“So he says. What if it should come about! How strange it would seem for a cursing old sinner like me to preach and pray as that missionary does! They call me a hard man. But what can I do? Don’t I inform every soul that asks me for money that he’s a fool, and that I shall hold him to the writing? I get their lands, it is true; but if I did not, somebody else would. Why, they mortgage all they have, and then buy the highest priced goods in the store. I’ve no patience with such folks, and they don’t get much mercy from me.”
“But,” bluntly said Tom, “I can’t see how another’s wrong-doing justifies ours.”
“That’s so,” he returned, gloomily. “But I’ve a different sort of business to transact with you, than to defend my misdeeds. That missionary has been making me a pastoral visit, and he took it upon himself to inform me that the Lord has called you to preach the gospel, and that it is my duty to furnish money to send you off to college, or some such place, where they grind out ministers.”
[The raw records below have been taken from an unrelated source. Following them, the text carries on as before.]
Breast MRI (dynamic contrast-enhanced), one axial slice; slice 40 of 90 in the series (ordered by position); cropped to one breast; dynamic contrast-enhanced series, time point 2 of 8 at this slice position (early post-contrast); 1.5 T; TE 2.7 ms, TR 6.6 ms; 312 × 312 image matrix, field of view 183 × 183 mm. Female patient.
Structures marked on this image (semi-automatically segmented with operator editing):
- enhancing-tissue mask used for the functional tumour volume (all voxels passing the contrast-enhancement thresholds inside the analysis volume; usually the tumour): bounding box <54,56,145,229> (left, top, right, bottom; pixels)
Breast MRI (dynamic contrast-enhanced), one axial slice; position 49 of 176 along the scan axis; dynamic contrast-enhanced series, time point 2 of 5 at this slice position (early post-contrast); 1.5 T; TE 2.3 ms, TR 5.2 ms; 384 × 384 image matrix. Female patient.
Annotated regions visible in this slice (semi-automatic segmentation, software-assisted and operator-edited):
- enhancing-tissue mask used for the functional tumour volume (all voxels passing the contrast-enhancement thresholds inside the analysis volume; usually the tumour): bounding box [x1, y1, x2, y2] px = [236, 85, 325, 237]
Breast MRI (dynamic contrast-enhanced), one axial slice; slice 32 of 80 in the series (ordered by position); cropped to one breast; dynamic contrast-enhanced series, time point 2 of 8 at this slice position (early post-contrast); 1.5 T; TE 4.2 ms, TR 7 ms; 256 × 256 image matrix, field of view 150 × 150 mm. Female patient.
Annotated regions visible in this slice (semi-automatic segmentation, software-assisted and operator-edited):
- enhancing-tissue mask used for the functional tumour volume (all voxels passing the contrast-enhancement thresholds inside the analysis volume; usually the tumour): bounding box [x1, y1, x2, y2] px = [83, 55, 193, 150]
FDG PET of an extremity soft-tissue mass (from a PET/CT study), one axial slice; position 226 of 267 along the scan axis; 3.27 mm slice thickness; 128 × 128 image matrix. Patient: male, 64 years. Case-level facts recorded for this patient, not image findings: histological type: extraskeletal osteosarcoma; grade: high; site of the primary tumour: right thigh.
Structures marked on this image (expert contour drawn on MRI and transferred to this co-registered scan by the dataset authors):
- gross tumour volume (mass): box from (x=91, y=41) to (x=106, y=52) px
“Me!” exclaimed Tom, rising to his feet.
“Yes, you; sit down, sit down, young man, and be calm;” and the grocer, in his own excitement, 293 gesticulated violently with both arms at once. “He says that I’m the only man here that has the money to do this. Pretty cool–isn’t it?–to dictate to old Cowles, the miserly money-grabber, in that way. I just turned on my heel, and left him in the middle of his ordering; but, you see, I couldn’t help thinking about it night and day. I wouldn’t wonder if that meddling missionary had been praying about it all the while; and the result is, the old money-lender is going to give you a lift, my boy. We, hackneyed, hopeless old reprobates, need just such preachers as the missionary’s famous seminary is going to make out of you; and I invited you here to say that you can depend on me for two hundred dollars in gold to start with, and as much more each year, till you graduate, as the missionary says you need. When old Cowles begins to do a thing, mind you, he never does it by halves.”
“But,” said Tom, choking with joy and wonder, “how shall I pay you?”
“Pay! pay!” roared the grocer, his eyes shooting flame; then, suddenly waxing tender, the tears extinguishing the fire-flashes, “if you will pray for a poor old rebel like me, it is all the pay I want.”
Then, going into the entry, he called,–
“Here, sir,” said a voice; and the dapper little tailor, who rented a window in the store, made his appearance.